Laughter still the best medicine
Depressing times need innovative ways to cope
WITH RECESSION MISERIES rocking the corporate world and stress levels soaring among corporate bigwigs, a little bit of laughter is perhaps what’s needed for a change. Experiential studies show that laughter – whether faked or real – reduces depression while enhancing staff morale in the workforce.
For example, a study on workplace laughter (without humour) by Beckman, Regier and Young, published in the Journal of Primary Prevention (United States) sought to measure the effects of purposeful aerobic laughter on employees’ sense of efficacy in the workplace. Purposeful laughter is defined as experiential laughter achieved without any joke told or comic act performed.
Martin Combrinck, a certified yoga professional and trainer – whose Laughter4Africa conducts laughter sessions for corporate organisations – says sessions are premised on fake laughter, which then develops into real laughing. “The body doesn’t know the difference between fake and real laughter,” he says.

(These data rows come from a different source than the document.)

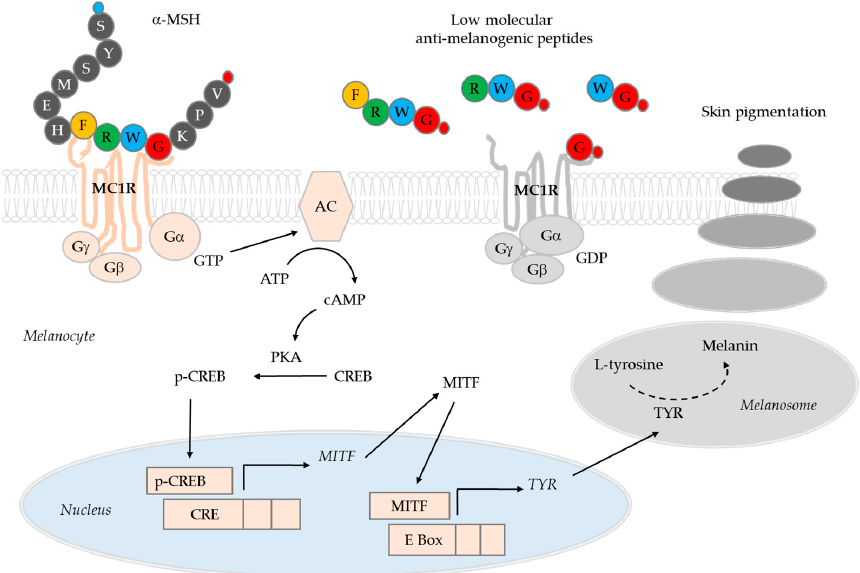
Figure 4. A working hypothesis for the mechanism of action of low molecular anti-melanogenic peptides. α -Melanocyte-stimulating hormone (MSH) binds to the G-protein coupled MC1R receptor to activate adenylate cyclase (AC). The resulting cAMP-dependent activation of protein kinase A (PKA) increases the phosphorylation of cAMP-responsive element-binding protein (CREB), and then p-CREB enters the nucleus to increase the expression of microphthalmia-associated transcription factor (MITF). MITF transcription factors increase melanin synthesis by inducing the expression of tyrosinase (TYR) which catalyzes the key reactions in melanin synthesis in melanosomes. Melanosomes migrate from melanocytes to epidermal keratinocytes, resulting in melanin deposition and skin pigmentation. In a previous study, we identified low molecular anti-melanogenic peptides, such as FRWG-NH 2 , RLWG-NH2, FRWG-NH2, FWG-NH2, LWG-NH2, RWG-NH 2 , WG-NH 2 , and G-NH 2 (glycinamide), some of which share common sequences with α -MSH (acetyl-SYSMEHFRWGKPV-NH 2 ) [27]. In the cartoons of α -MSH and anti-melanogenic peptides, amino acids are represented with single letter symbols in closed circles. The small blue and red circles represent an acetyl group and an amide group, respectively. In the present study, we reported that glycinamide (G-NH 2 ) in its hydrochloride salt form exhibited significant human skin depigmentation efficacy. Further studies are needed in order to examine the depigmentation efficacy of other low molecular anti-melanogenic peptides.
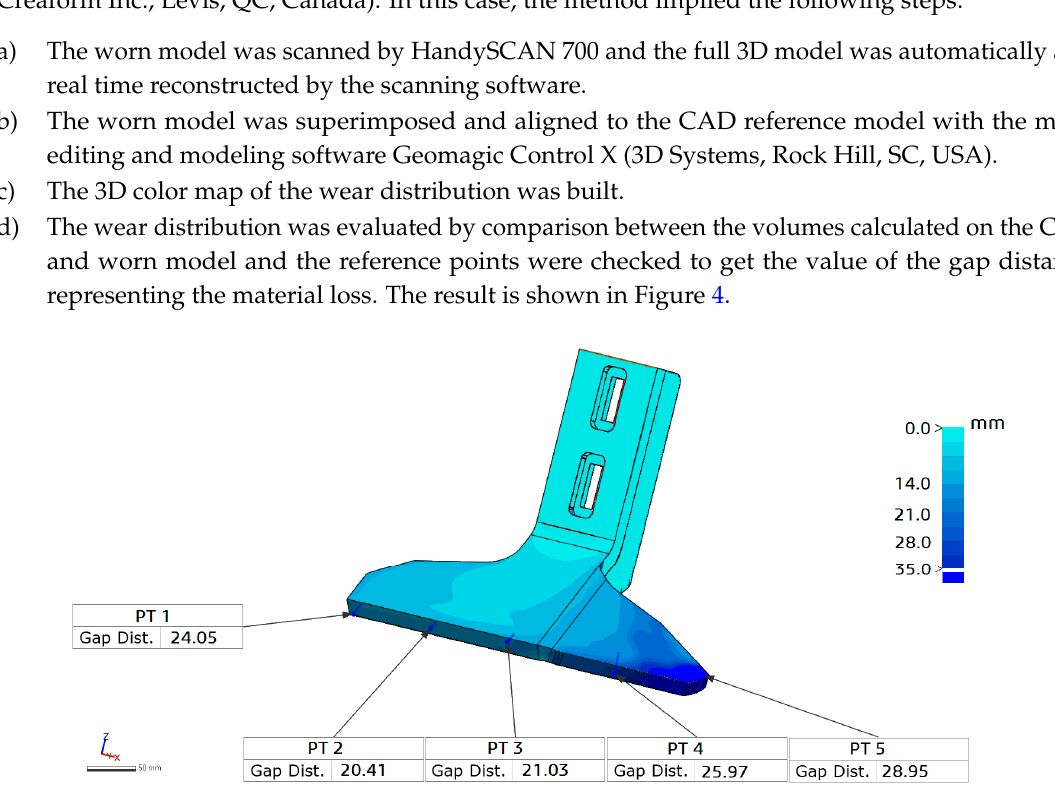
Figure 4. Blade’s 3D wear distribution map (mean values).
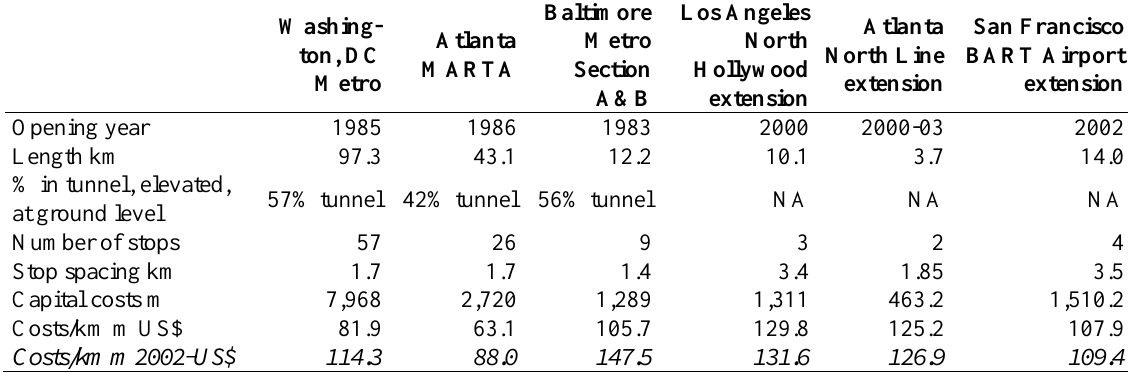
Table 2. Capital costs per route-kilometre for six metros in the USA.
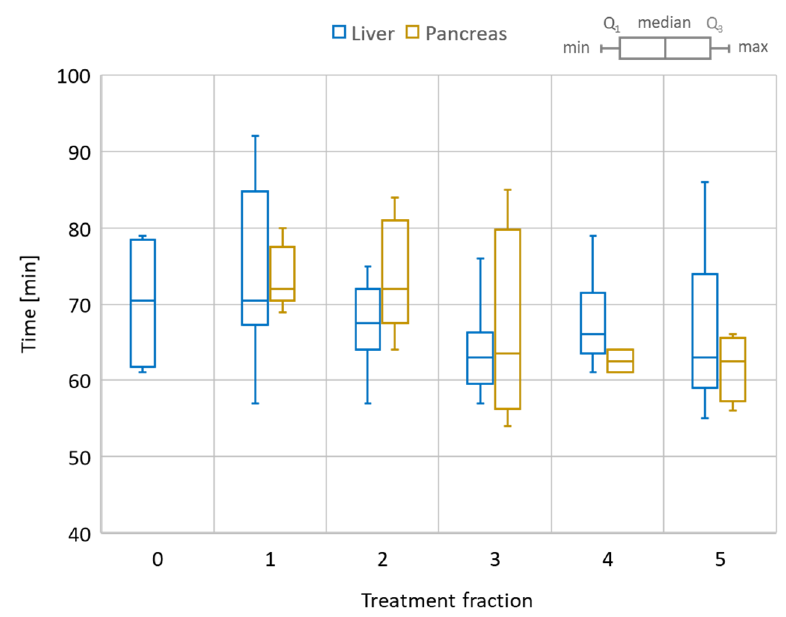
Figure 6. Total session time for the online adaptive workflow. Comparison between liver and pancreas cases. Liver also includes the dry-run (Day 0) session time as a reference. The box plot shows the min/max/median values as well as the first (Q 1 ) and third (Q 3 ) quartile of the session time distribution.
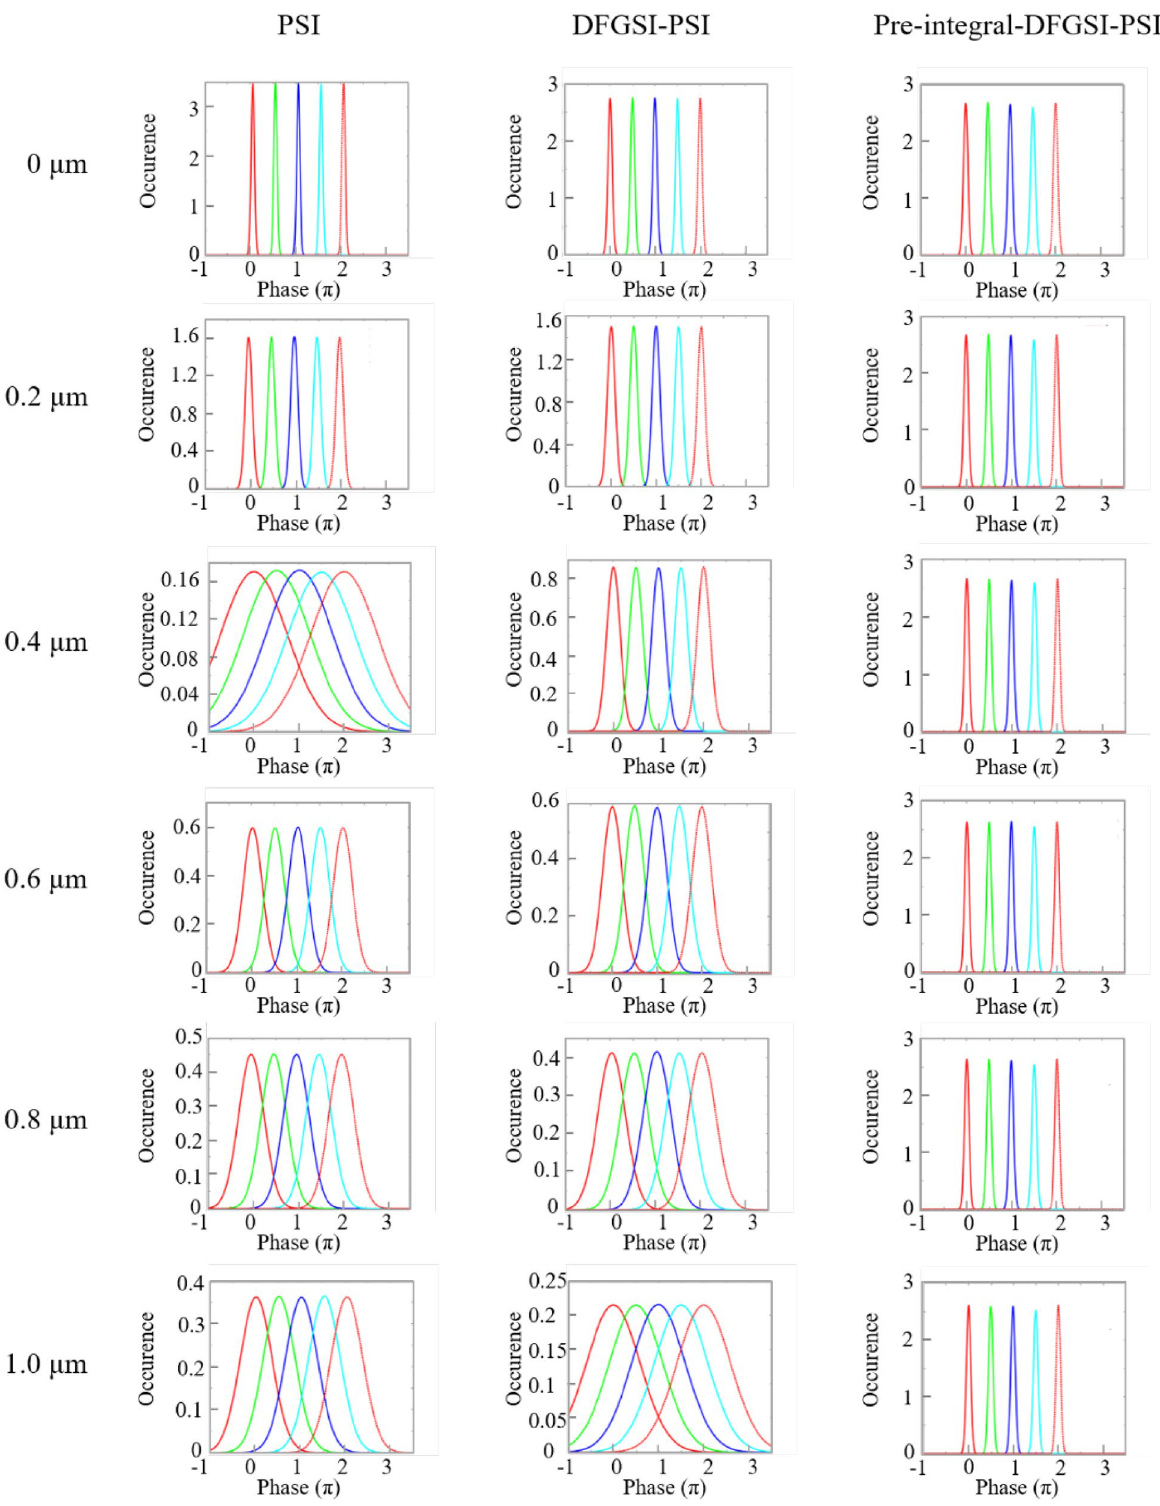
Figure 5. Simulation for the decoded phase signals of the PSI, DFGSI-PSI, and pre-integral-DFGSI-PSI under different disc rotation amounts of 0 μm, 0.2 μm, 0.4 μm, 0.6 μm, 0.8 μm, and 1.0 μm. Where the horizontal axis of each picture is retrieved phase, the vertical axis of each picture is the count of occurrence, the bright-red curve is the histogram for the coding signal 0, the green curve is the histogram for the coding signal 0.5π, the deep-blue curve is the histogram for the coding signal π, the light-blue curve is the histogram for the coding signal 1.5π, and the light-red curve is the histogram for the coding signal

That may sound paradoxical if exercise is your curse. After all, whoever thought laughter should involve physical effort? But it seems stimulated laughter works just as effectively as spontaneous cackles. If there was any doubt here’s what the Beckman, Regier and Young study found: “Employees demonstrated a significant increase in several different aspects of self-efficacy, including self-regulation, optimism, positive emotions and social identification and maintained these gains at follow-ups.”
That complements our common psychological understanding that laughter eases tension and reduces high blood pressure while pumping more oxygen into the brain, thereby enhancing mental activity. “It makes you feel lighter and that you can cope with life,” Combrinck says.
For corporates struggling to whip up confidence levels among employees, that’s strong medicine. Certainly, tough times require volumes of energy in the workforce to cope with the daily grind.
Combrinck says it’s a perfect antidote to the doom and gloom afflicting embattled corporates. Indeed, if (as economists say) the downturn is a “temporal problem”, laughter is surely a perfect temporal solution to coping in current times?
In India – where the laughter yoga concept originates – studies have confirmed the efficacy of laughter in increasing creativity levels among employees of distressed company branches, such as information and communication technology divisions, says Combrinck.
He says the concept is now gaining popularity in SA, where several major corporate organisations – including Pick n Pay, FNB, Metropolitan, Kumba Iron Ore, Old Mutual, Virgin Money and Quest Personnel – have hired the services of Laughter4Africa.
Pick n Pay’s Bronwen Rohland says the group has used laughter yoga three times over the past couple of months as part of a wider stress management strategy for employees and team building in the company. “Pick n Pay realises personal fitness encompasses both physical as well as mental health,” she says.
“The response from employees has been very positive and is still a talking point and reminder when situations are tough and stressful. The team-building that takes place during the process has really brought individuals closer together and created a happier work space.”
Furthermore, Rohland notes there’s a definite correlation between having positive people in your work environment and higher levels of energy and productivity as the laughter yoga creates an opportunity to release workplace stress and has the ability to bring about powerful positive physiological changes to employees.
There you go: more interesting ways to enhance productivity. You’ll never know if it works until you’ve tried it.